[Data excerpts]
<<<<

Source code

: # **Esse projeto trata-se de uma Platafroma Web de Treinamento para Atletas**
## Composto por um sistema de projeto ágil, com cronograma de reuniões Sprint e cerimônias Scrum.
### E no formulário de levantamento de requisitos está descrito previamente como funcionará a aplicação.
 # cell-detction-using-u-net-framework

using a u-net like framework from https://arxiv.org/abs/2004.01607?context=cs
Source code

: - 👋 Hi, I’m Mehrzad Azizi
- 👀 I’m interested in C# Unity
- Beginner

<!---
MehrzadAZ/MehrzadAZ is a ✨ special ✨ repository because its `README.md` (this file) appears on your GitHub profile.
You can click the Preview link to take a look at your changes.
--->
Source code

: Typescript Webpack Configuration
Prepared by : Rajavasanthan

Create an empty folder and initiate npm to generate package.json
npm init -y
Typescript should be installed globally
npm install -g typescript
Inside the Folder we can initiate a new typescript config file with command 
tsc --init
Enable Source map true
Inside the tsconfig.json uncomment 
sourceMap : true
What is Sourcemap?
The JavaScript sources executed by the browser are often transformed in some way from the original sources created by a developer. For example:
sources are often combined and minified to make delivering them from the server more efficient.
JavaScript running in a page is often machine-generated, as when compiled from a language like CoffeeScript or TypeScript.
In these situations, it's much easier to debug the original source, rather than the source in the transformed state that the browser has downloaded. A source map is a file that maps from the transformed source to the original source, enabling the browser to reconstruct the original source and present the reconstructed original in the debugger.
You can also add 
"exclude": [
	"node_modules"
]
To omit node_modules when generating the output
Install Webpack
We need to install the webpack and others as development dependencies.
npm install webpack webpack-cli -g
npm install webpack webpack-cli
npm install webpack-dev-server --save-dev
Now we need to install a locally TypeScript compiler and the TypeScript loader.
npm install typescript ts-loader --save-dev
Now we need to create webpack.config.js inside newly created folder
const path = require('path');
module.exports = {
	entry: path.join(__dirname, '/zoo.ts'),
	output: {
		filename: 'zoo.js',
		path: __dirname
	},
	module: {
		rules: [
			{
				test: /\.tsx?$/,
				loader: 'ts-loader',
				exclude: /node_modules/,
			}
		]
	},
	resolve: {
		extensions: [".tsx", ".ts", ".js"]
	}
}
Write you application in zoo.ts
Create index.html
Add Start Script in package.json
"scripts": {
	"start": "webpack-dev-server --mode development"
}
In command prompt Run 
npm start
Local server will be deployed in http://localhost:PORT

>>>>

**PROBLEM REQUIREMENTS**
Copy out all of the records shown above exactly.

**FINAL ANSWER**
Source code

: # **Esse projeto trata-se de uma Platafroma Web de Treinamento para Atletas**
## Composto por um sistema de projeto ágil, com cronograma de reuniões Sprint e cerimônias Scrum.
### E no formulário de levantamento de requisitos está descrito previamente como funcionará a aplicação.
 # cell-detction-using-u-net-framework

using a u-net like framework from https://arxiv.org/abs/2004.01607?context=cs
Source code

: - 👋 Hi, I’m Mehrzad Azizi
- 👀 I’m interested in C# Unity
- Beginner

<!---
MehrzadAZ/MehrzadAZ is a ✨ special ✨ repository because its `README.md` (this file) appears on your GitHub profile.
You can click the Preview link to take a look at your changes.
--->
Source code

: Typescript Webpack Configuration
Prepared by : Rajavasanthan

Create an empty folder and initiate npm to generate package.json
npm init -y
Typescript should be installed globally
npm install -g typescript
Inside the Folder we can initiate a new typescript config file with command 
tsc --init
Enable Source map true
Inside the tsconfig.json uncomment 
sourceMap : true
What is Sourcemap?
The JavaScript sources executed by the browser are often transformed in some way from the original sources created by a developer. For example:
sources are often combined and minified to make delivering them from the server more efficient.
JavaScript running in a page is often machine-generated, as when compiled from a language like CoffeeScript or TypeScript.
In these situations, it's much easier to debug the original source, rather than the source in the transformed state that the browser has downloaded. A source map is a file that maps from the transformed source to the original source, enabling the browser to reconstruct the original source and present the reconstructed original in the debugger.
You can also add 
"exclude": [
	"node_modules"
]
To omit node_modules when generating the output
Install Webpack
We need to install the webpack and others as development dependencies.
npm install webpack webpack-cli -g
npm install webpack webpack-cli
npm install webpack-dev-server --save-dev
Now we need to install a locally TypeScript compiler and the TypeScript loader.
npm install typescript ts-loader --save-dev
Now we need to create webpack.config.js inside newly created folder
const path = require('path');
module.exports = {
	entry: path.join(__dirname, '/zoo.ts'),
	output: {
		filename: 'zoo.js',
		path: __dirname
	},
	module: {
		rules: [
			{
				test: /\.tsx?$/,
				loader: 'ts-loader',
				exclude: /node_modules/,
			}
		]
	},
	resolve: {
		extensions: [".tsx", ".ts", ".js"]
	}
}
Write you application in zoo.ts
Create index.html
Add Start Script in package.json
"scripts": {
	"start": "webpack-dev-server --mode development"
}
In command prompt Run 
npm start
Local server will be deployed in http://localhost:PORT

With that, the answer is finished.